• _Data for this exercise_
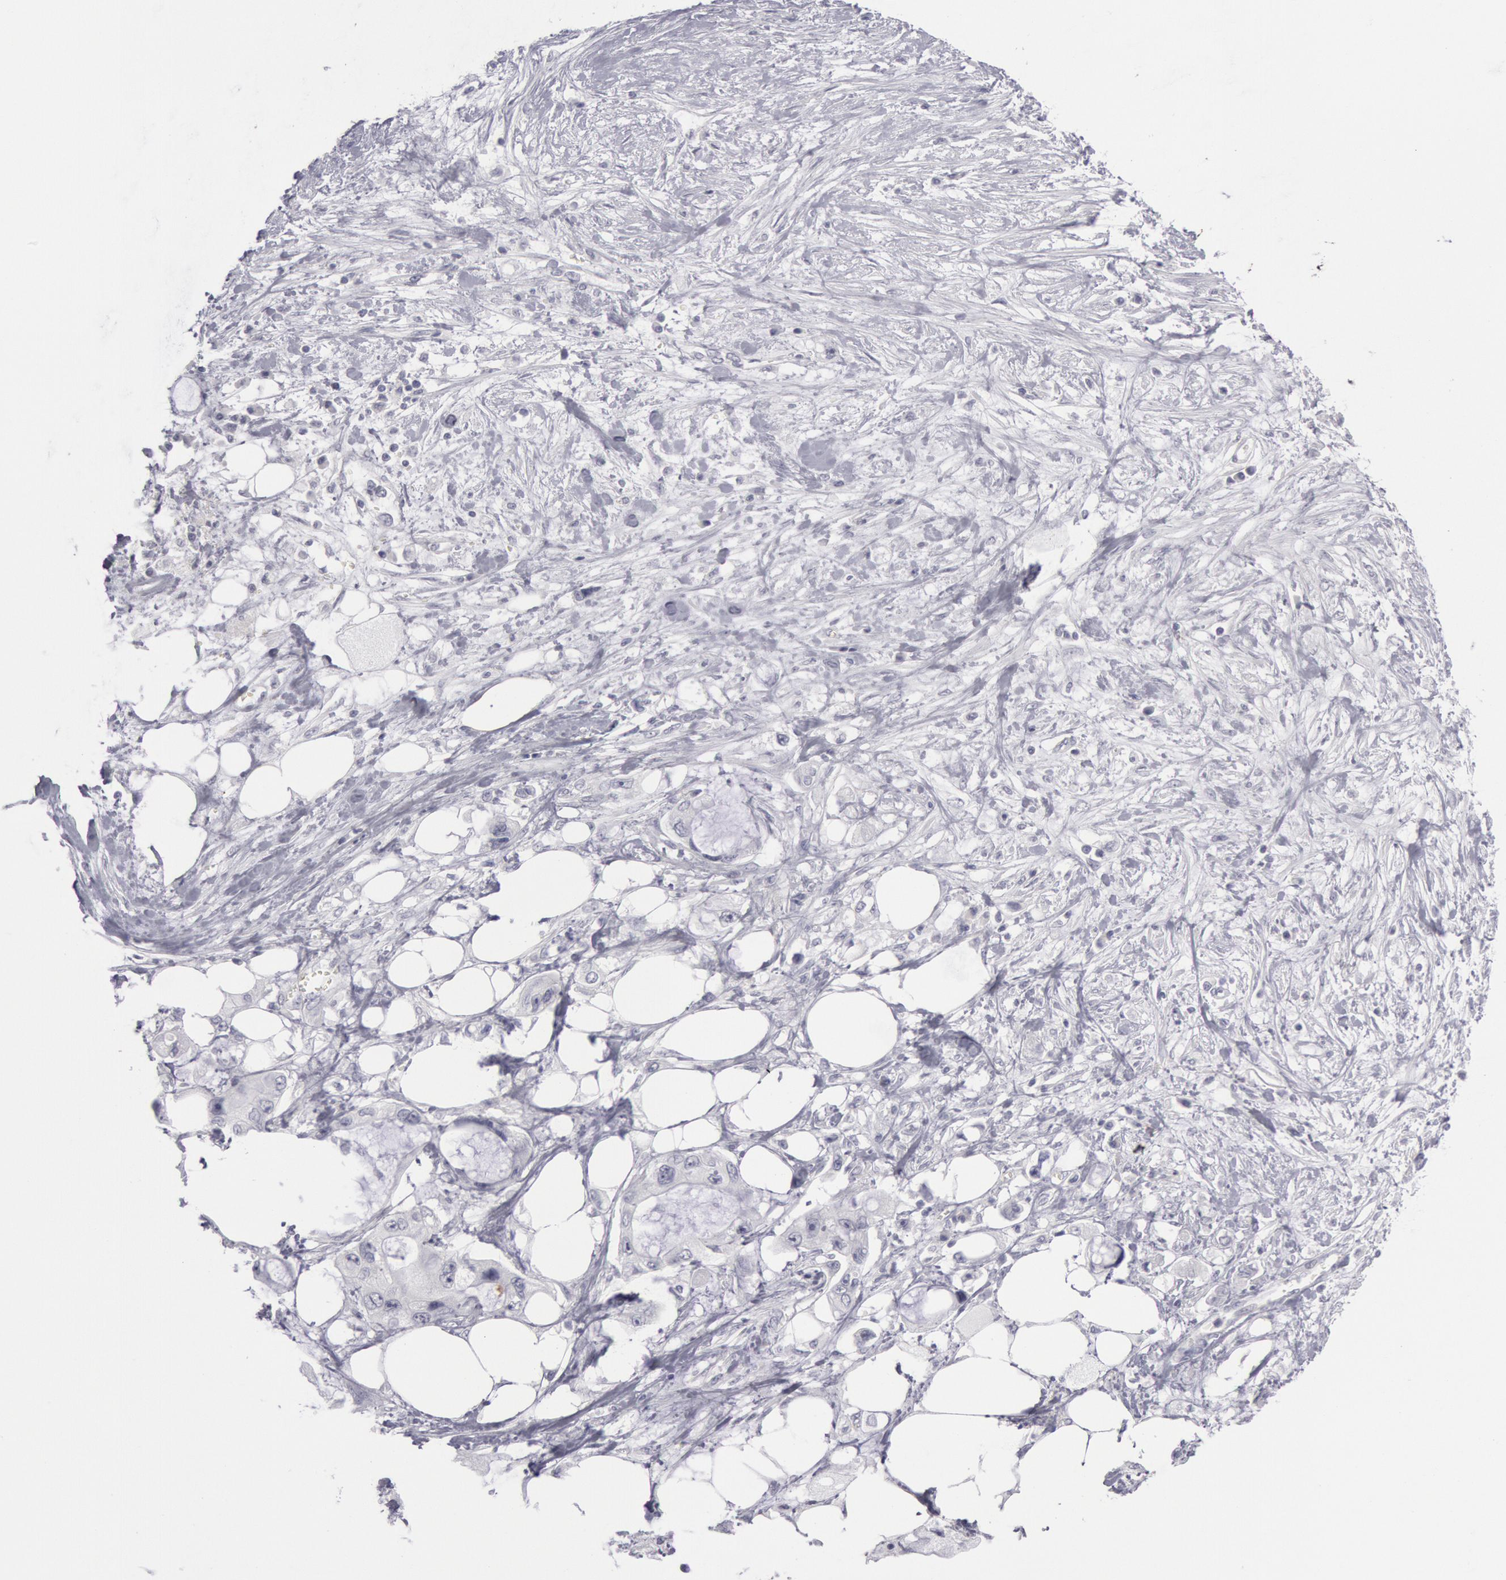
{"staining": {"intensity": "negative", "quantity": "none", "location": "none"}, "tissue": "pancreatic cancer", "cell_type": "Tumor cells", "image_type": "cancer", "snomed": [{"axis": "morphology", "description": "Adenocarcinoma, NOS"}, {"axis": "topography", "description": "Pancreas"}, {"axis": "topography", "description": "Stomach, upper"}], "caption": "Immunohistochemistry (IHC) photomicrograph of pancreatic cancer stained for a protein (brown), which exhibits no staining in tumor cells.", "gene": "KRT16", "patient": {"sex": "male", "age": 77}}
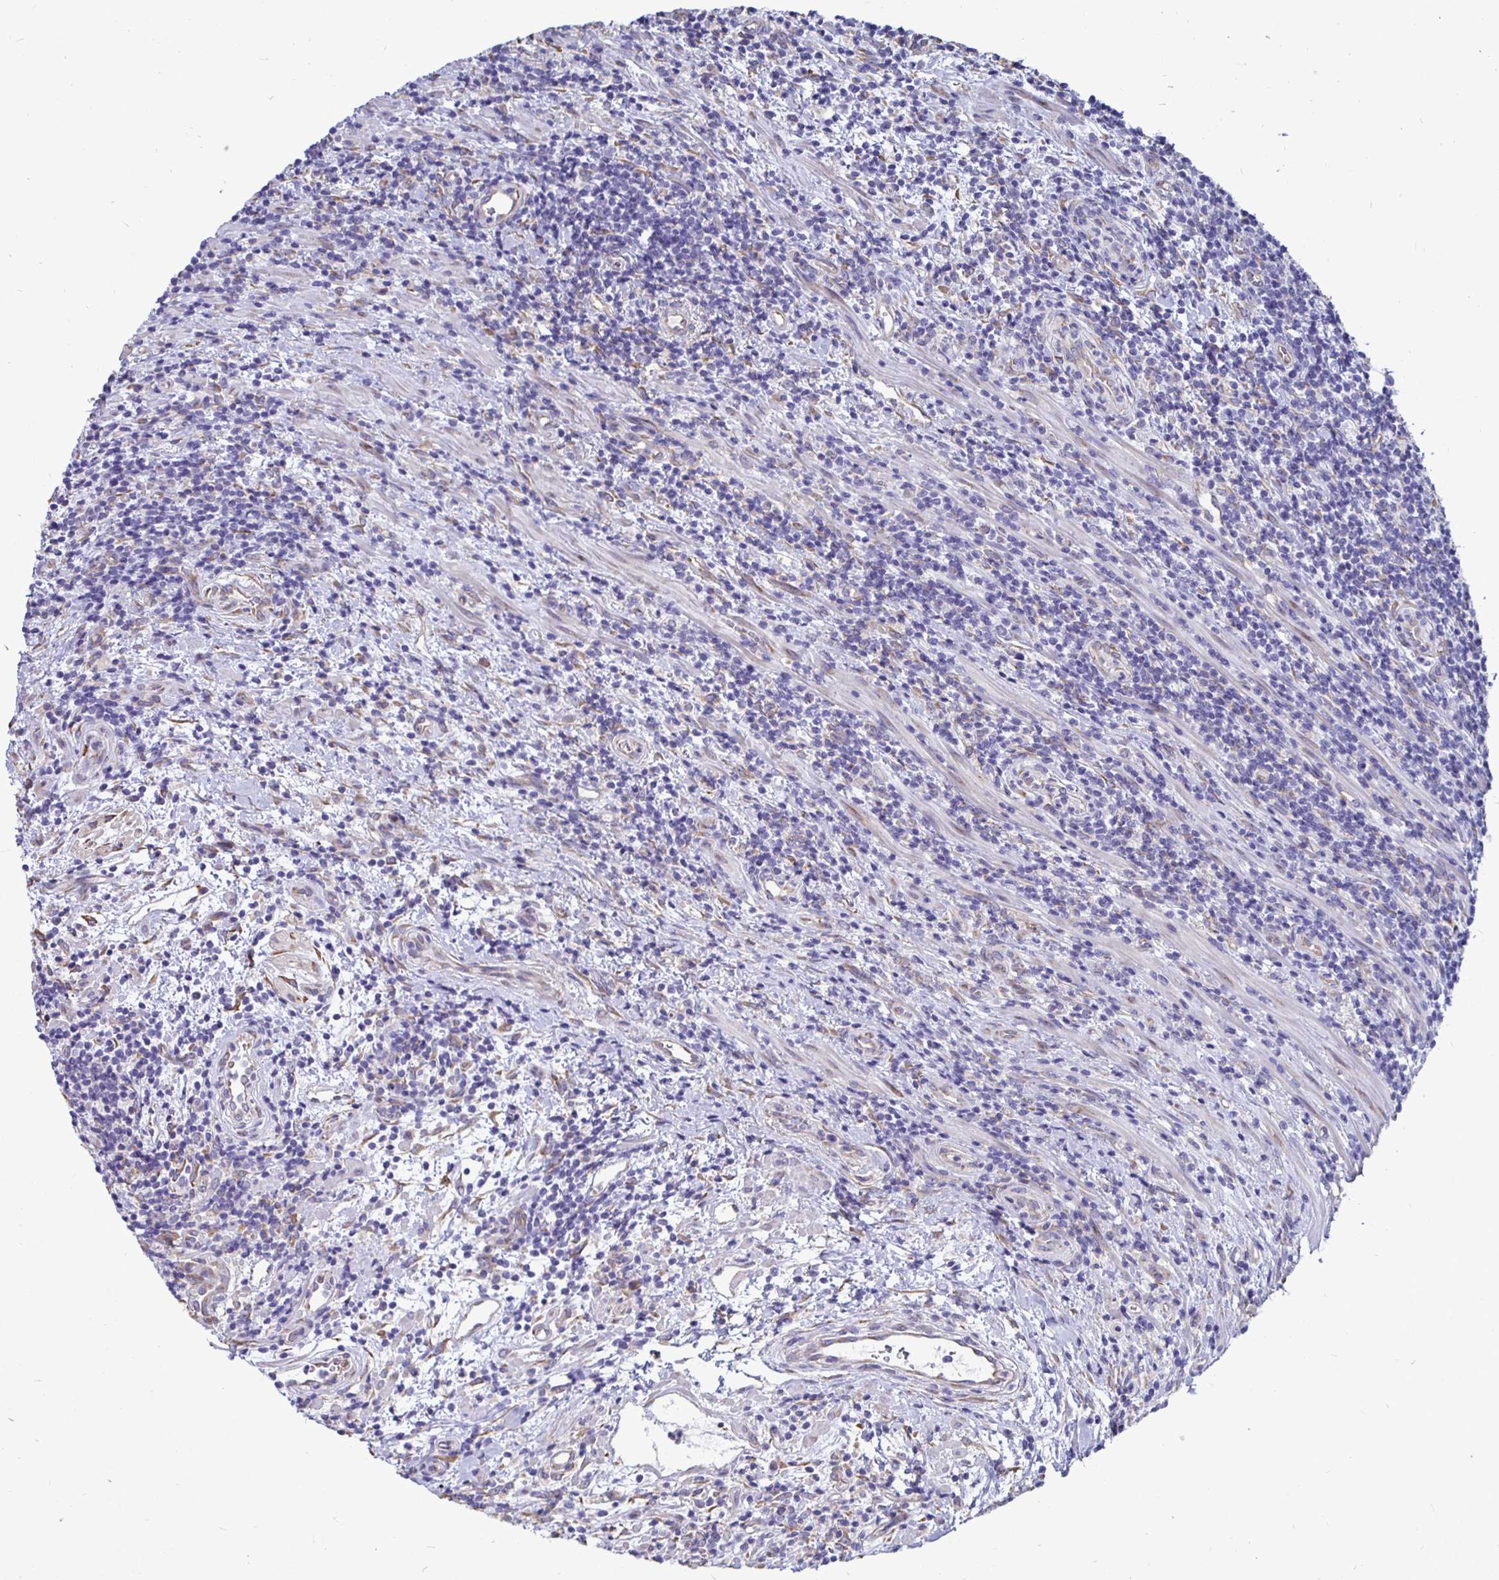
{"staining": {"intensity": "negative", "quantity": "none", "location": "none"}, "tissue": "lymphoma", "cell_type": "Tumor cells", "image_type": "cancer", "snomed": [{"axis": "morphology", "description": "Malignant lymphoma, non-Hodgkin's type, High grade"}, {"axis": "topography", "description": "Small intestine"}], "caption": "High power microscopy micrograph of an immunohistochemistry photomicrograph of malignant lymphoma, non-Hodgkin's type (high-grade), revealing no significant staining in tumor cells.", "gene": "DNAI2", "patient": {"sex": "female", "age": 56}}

---

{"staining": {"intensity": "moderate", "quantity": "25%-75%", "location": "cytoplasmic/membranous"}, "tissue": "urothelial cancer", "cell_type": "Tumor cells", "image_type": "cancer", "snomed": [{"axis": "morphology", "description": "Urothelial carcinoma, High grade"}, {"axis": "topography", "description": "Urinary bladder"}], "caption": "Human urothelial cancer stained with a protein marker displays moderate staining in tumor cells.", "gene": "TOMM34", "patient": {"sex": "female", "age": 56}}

* * *

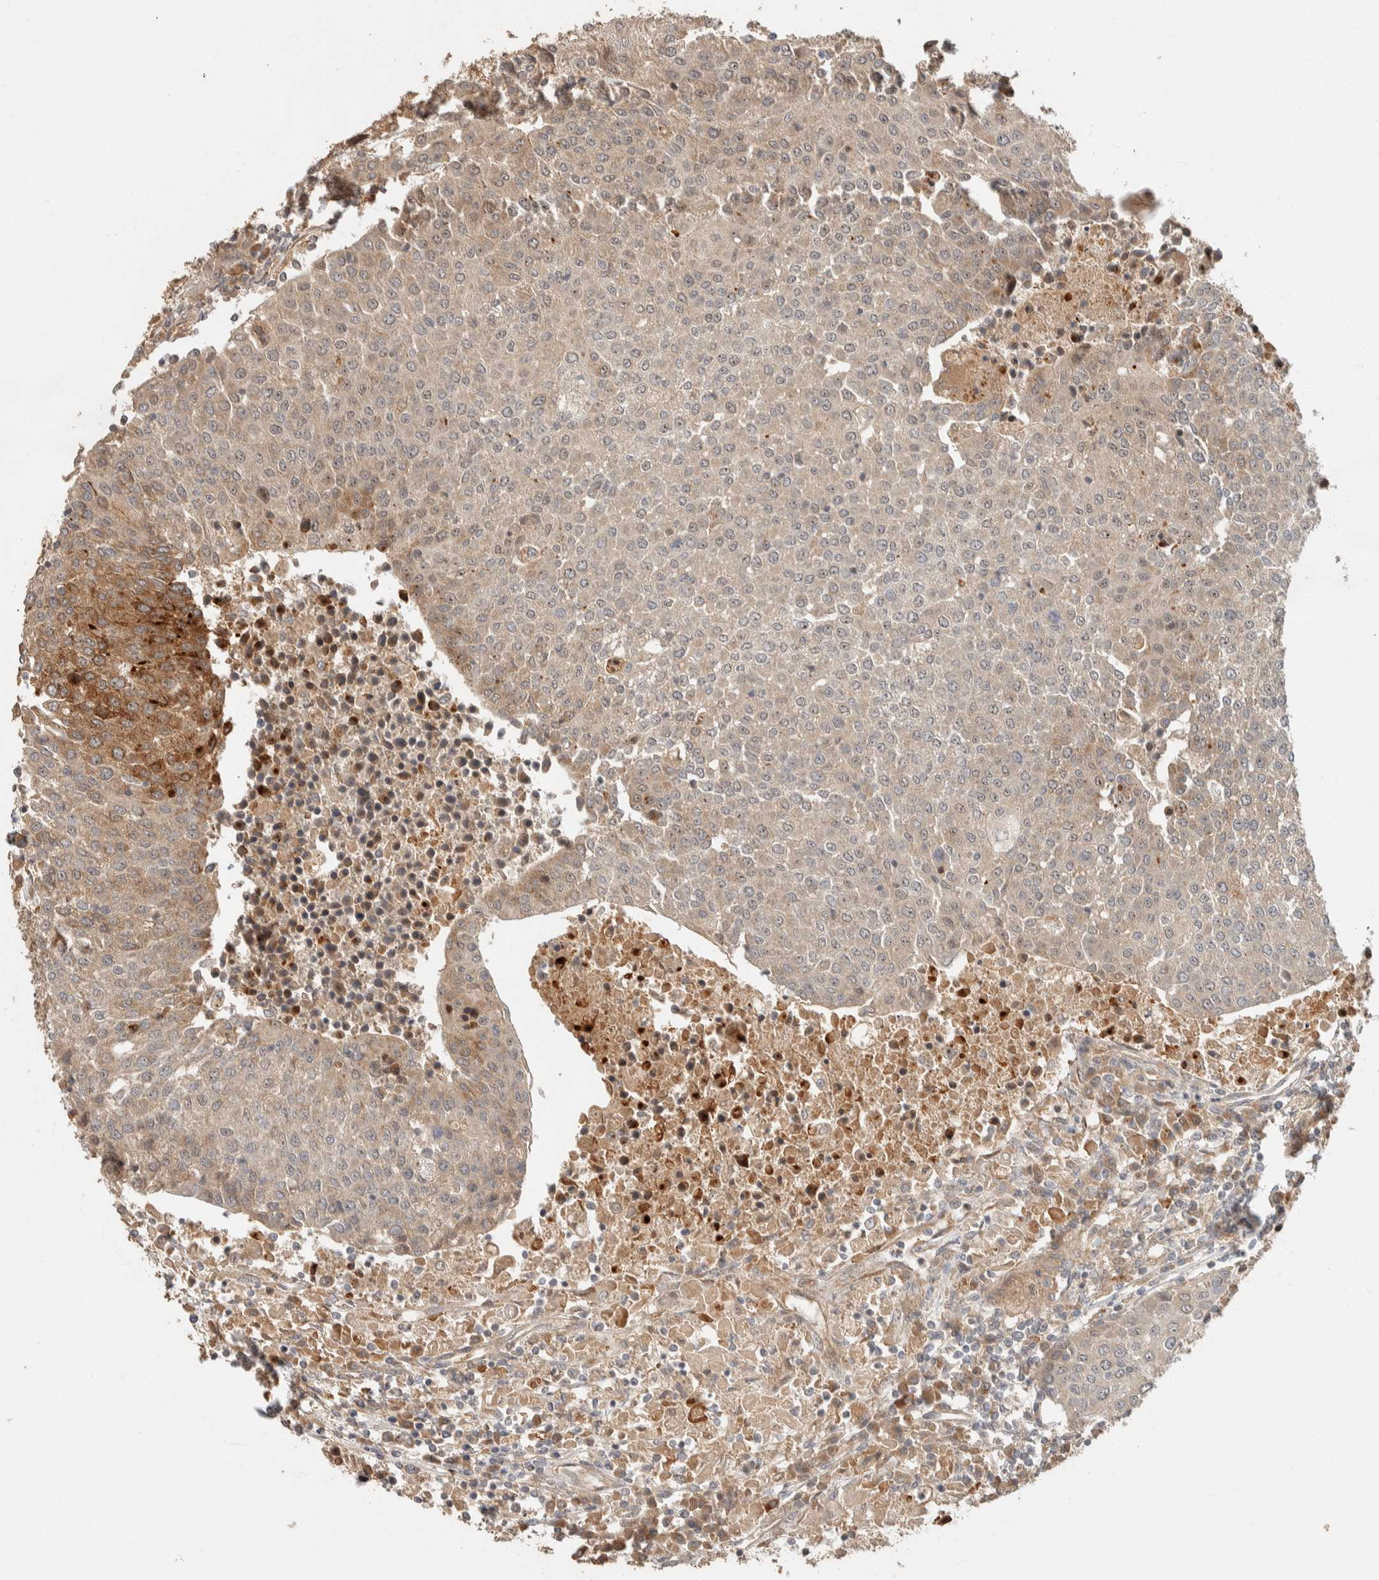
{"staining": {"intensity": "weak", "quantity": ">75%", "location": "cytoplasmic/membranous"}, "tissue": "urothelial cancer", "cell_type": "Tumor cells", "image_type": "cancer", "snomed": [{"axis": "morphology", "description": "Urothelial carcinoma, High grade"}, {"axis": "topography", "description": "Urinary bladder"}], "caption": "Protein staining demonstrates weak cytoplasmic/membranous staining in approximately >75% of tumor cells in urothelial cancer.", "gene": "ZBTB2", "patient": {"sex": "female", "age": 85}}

• _What to produce_
What you return from the records above should be exactly everything from the line with "(IHC) photomicrograph of" down to the line with "non-Hodgkin's type, High", both kept, and no pictures.

• _Answer to this problem_
{"staining": {"intensity": "negative", "quantity": "none", "location": "none"}, "tissue": "pancreatic cancer", "cell_type": "Tumor cells", "image_type": "cancer", "snomed": [{"axis": "morphology", "description": "Adenocarcinoma, NOS"}, {"axis": "topography", "description": "Pancreas"}, {"axis": "topography", "description": "Stomach, upper"}], "caption": "Immunohistochemistry (IHC) photomicrograph of pancreatic cancer stained for a protein (brown), which exhibits no staining in tumor cells.", "gene": "KRT16", "patient": {"sex": "male", "age": 77}}
{"staining": {"intensity": "negative", "quantity": "none", "location": "none"}, "tissue": "lymphoma", "cell_type": "Tumor cells", "image_type": "cancer", "snomed": [{"axis": "morphology", "description": "Malignant lymphoma, non-Hodgkin's type, High grade"}, {"axis": "topography", "description": "Small intestine"}], "caption": "High power microscopy micrograph of an immunohistochemistry photomicrograph of malignant lymphoma, non-Hodgkin's type (high-grade), revealing no significant staining in tumor cells.", "gene": "DNAI2", "patient": {"sex": "female", "age": 56}}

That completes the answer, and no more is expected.